The second, in May saw Qatar National Bank raise 3.5 billion USD from a fully subscribed one-share-for-four rights offer. The issue was a bid at boosting the bank’s core capital, which according to forecasts, will help make it into the biggest Gulf Arab lender in the near future. The move had its skeptics. Nick Stadtmiller, a fixed-income analyst at Emirates NBD, the United Arab Emirate’s biggest bank, is on record as stating that, “the global macro-economic environment is not particularly conducive to an international bond sale”. QNB representatives have countered by claiming that they have “the strongest liquidity of all the Qatar banks” and so are in a position of “strength rather than weakness”, a view shared by Jaap Meijer, chief financial analyst at Middle Eastern research and analysis group, AlembicHC Securities.

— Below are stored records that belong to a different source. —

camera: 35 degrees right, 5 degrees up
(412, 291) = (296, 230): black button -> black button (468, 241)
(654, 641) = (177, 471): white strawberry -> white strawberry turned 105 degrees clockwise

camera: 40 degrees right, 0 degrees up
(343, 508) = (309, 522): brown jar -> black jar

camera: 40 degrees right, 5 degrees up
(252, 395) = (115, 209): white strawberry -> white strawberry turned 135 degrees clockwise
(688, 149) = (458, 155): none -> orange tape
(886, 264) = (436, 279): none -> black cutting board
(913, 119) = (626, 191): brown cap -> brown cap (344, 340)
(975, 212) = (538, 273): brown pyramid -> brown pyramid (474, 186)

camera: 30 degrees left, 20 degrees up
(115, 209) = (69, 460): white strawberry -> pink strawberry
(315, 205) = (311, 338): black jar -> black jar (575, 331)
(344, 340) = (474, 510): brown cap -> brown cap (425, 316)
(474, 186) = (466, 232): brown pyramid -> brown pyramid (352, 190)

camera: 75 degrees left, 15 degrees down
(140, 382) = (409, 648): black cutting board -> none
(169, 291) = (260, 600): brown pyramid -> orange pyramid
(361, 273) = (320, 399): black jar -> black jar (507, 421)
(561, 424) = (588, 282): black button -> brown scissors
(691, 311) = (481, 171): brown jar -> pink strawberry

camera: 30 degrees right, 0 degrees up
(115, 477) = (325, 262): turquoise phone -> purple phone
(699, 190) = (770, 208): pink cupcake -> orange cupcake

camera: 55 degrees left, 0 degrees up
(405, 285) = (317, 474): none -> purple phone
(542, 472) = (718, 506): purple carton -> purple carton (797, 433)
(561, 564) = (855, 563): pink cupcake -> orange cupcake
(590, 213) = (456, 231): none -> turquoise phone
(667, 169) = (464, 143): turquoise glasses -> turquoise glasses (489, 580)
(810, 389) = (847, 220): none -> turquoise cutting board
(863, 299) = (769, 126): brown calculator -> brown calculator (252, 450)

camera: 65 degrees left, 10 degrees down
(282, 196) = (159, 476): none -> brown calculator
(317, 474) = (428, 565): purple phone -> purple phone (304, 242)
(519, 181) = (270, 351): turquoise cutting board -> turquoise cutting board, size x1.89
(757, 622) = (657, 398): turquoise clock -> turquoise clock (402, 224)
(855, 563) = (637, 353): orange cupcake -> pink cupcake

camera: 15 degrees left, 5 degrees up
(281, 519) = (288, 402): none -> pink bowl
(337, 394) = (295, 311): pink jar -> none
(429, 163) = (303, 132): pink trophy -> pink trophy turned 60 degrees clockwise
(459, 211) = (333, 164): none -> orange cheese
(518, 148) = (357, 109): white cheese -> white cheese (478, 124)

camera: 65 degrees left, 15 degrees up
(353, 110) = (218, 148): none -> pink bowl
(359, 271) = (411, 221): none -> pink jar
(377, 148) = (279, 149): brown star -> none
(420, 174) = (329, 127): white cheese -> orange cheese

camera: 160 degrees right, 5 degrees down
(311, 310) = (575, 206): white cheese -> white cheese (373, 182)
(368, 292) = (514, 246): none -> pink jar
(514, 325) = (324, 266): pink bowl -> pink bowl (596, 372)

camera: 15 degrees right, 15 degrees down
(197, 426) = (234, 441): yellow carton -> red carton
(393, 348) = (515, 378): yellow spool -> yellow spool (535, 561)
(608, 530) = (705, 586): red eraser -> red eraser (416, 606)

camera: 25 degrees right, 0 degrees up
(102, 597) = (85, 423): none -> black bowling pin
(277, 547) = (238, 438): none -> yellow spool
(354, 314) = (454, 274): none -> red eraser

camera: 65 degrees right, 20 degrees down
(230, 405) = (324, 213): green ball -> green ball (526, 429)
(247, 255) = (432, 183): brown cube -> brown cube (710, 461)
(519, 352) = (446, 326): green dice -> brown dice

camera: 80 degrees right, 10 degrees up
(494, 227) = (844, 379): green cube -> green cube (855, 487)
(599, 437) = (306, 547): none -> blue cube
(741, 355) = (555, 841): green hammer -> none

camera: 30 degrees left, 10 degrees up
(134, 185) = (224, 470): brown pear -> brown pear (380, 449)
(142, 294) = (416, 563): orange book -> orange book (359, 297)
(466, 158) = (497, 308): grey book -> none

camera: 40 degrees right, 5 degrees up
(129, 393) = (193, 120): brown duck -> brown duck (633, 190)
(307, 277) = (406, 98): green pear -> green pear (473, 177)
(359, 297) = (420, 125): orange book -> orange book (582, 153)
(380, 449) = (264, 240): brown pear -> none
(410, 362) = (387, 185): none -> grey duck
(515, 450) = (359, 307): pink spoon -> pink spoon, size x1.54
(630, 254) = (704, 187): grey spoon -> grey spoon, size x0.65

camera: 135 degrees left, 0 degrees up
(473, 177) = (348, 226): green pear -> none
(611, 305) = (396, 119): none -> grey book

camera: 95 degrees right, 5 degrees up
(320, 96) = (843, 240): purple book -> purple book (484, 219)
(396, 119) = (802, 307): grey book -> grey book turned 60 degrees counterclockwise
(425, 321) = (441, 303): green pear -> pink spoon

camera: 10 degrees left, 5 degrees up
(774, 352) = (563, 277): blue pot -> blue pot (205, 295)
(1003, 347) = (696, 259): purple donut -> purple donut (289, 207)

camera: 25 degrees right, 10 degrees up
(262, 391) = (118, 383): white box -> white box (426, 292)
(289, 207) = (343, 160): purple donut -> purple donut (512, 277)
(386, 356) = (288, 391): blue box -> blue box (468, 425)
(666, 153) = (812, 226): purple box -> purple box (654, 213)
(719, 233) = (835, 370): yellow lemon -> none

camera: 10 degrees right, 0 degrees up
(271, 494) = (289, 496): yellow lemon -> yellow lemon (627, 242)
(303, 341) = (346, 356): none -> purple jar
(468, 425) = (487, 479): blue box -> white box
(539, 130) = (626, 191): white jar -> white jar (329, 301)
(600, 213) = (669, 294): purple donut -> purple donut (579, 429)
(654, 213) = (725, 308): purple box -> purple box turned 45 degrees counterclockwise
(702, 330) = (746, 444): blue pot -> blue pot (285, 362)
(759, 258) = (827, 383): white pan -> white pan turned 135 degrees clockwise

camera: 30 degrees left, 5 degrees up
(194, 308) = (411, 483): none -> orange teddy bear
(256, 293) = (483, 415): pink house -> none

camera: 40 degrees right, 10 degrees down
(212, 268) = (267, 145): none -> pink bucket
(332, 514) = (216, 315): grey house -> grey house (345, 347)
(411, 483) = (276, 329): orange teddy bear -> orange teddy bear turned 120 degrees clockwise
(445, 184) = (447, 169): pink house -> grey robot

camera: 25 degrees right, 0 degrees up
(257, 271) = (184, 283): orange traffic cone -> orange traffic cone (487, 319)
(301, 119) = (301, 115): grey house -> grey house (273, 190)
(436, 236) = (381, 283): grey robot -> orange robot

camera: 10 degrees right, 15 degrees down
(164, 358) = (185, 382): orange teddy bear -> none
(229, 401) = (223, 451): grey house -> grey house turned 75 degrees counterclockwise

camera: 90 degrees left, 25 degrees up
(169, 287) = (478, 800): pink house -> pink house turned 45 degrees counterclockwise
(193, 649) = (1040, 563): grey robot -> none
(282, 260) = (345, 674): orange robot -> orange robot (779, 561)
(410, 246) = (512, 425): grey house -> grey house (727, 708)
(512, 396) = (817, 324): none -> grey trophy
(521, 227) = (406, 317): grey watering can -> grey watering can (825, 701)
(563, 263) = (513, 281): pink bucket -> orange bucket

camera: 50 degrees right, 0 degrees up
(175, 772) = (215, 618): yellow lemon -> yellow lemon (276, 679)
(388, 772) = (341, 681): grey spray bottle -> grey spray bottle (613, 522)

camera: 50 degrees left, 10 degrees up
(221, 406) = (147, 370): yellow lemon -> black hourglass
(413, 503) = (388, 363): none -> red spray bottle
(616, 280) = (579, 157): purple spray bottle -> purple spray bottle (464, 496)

Out of a total of 222 transactions by Middle East-based companies, mergers and acquisitions accounted for 10.2 billion USD during the first half of 2011, up 43 per cent on the previous six months, according to corporate financial analysts, Bureau Van Dijk. Nor was this the only good sign. According to a report by Reuters, equity capital markets in the Middle East have increased by 81 per cent to stand at 8.3 billion USD in the first half of 2011, both trends offering hope that for investment companies, at least, financial prospects are not as bleak as they might have seemed during this otherwise tough economic year.
Who Qatar National Bank & Centurion Investment
What The two largest deals this year
Details Centurion Investment’s 40 per cent stake in NMC Healthcare, worth 1.1 billion USD followed by a rights-issue deal of 3.5 billion USD by QNB, the largest by far this year for the Middle East.
Why Despite the region’s political turmoil and amidst the global downturn, such deals show that investment in the region is on the rise and is even up 43 per cent compared to the year before.